**La tarea**
Reescribe el pasaje del relato comprendido entre "Comencé a trabajar" y "seria de nuevo.", ambos incluidos, sustituyendo "jueves" por "lunes".

Mi primera entrevista de trabajo, apenas recibida de
abogada, fue un viernes. La aspiración -poco edificante- de lograr aunque fuera
tareas burocráticas, como organizar el archivo o foliar expedientes, me
brindaba la seguridad para plantarle al dueño mi deseo de laburar en ese
bufete. Llegué a ese encuentro ataviada con un traje sastre pues, antes que
exponer el tema de mi tesis de grado (que ya un exministro de Gobierno con
apodo de fábula de Esopo y jefe de otro famoso despacho legal, había
desdeñado), debía mostrar aire de jurisperito en algún juzgado de la calle
Yanacocha.
Mientras aguardaba que la secretaria me anunciara, me sorprendí con la cantidad de procuradores (eufemismo leguleyesco de “mensajeros”), todos en blue jeans y cómodos calzados. Ninguno de ellos podía ser abogado. No vestían como los protagonistas de la serie L.A. Law a los que desde siempre intenté emular. Sin embargo (¡ay!) todos resultaron ser “doctores”.
Comencé a trabajar un jueves. Para no desentonar con el código aprendido días antes, lucí pantalones y una camiseta casuales. Pero… en esa jornada de estreno laboral solo vi ternos y faldas con zapatos de tacón. Ni un solo tenis, ni una sola chompa ¡Me llevaba al tren! Intenté explicarme el infortunio indumentario pensando que quizás ese día de la entrevista habían celebrado con una salteñada a algún colega cumpleañero, y por eso las teñidas de holganza. Debía ponerme seria de nuevo.

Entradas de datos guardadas

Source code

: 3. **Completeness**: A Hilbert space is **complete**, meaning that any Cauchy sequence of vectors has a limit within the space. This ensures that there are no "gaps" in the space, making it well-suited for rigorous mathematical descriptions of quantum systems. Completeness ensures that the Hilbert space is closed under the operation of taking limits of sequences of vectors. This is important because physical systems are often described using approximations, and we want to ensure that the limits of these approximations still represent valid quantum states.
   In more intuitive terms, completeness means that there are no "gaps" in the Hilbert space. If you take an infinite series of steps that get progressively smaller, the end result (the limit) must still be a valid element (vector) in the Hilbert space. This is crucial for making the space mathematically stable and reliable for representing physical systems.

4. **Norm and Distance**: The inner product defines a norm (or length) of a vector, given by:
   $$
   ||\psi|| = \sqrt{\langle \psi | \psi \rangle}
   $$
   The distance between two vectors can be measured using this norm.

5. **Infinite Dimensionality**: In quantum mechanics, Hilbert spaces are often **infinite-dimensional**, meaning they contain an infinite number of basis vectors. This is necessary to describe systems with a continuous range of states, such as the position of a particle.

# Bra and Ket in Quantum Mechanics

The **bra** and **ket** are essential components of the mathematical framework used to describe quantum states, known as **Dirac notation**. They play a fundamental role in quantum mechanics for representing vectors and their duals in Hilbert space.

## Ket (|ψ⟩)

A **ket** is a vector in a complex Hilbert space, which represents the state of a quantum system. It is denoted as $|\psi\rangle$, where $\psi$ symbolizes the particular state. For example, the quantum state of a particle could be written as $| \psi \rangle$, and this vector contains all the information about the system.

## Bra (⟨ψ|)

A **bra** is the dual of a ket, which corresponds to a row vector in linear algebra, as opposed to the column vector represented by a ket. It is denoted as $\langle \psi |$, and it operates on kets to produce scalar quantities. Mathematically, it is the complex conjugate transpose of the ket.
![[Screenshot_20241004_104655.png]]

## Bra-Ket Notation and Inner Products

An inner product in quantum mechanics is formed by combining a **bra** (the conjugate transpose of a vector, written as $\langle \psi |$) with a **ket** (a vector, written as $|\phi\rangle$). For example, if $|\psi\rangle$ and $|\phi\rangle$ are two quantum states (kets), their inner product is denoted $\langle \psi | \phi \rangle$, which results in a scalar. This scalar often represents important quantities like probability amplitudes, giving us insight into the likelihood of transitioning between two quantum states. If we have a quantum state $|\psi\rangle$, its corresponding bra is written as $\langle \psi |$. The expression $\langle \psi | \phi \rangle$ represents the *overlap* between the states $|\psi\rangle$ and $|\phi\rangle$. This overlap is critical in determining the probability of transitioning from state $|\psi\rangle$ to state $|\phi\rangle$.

**Solución de la tarea**
Comencé a trabajar un lunes. Para no desentonar con el código aprendido días antes, lucí pantalones y una camiseta casuales. Pero… en esa jornada de estreno laboral solo vi ternos y faldas con zapatos de tacón. Ni un solo tenis, ni una sola chompa ¡Me llevaba al tren! Intenté explicarme el infortunio indumentario pensando que quizás ese día de la entrevista habían celebrado con una salteñada a algún colega cumpleañero, y por eso las teñidas de holganza. Debía ponerme seria de nuevo.